Work out how many lines in the entries contain the string "sind", and give nothing but that number.

Extracted data entries
-=-=-

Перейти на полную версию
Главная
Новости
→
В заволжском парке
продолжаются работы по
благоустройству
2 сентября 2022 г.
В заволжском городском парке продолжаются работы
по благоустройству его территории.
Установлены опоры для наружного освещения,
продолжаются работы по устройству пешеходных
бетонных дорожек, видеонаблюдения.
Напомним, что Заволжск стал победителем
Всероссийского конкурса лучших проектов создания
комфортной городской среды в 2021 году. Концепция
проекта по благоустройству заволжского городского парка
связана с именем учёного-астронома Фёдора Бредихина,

-=-=-

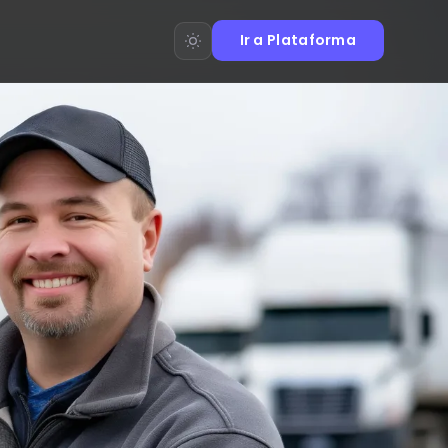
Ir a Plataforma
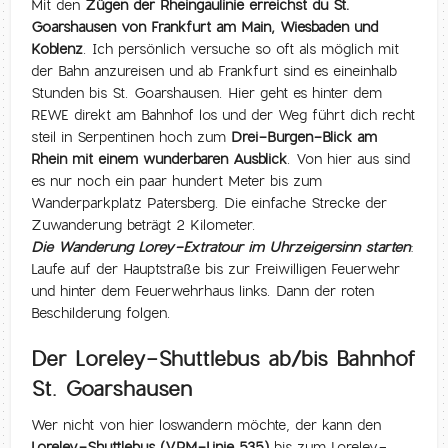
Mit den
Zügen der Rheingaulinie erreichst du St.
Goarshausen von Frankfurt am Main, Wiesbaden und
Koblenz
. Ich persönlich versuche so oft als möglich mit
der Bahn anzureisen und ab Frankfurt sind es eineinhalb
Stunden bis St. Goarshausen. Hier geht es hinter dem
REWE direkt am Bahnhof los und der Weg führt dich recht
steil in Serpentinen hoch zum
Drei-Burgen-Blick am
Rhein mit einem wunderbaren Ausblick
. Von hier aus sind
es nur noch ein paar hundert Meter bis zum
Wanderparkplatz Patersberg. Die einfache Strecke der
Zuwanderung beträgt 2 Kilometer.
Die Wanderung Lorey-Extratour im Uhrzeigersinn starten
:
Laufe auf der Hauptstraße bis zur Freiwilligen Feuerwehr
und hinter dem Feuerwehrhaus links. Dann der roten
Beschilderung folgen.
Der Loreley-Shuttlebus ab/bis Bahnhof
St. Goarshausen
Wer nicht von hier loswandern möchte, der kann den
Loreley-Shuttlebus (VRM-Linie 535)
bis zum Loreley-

-=-=-

[Output below] 2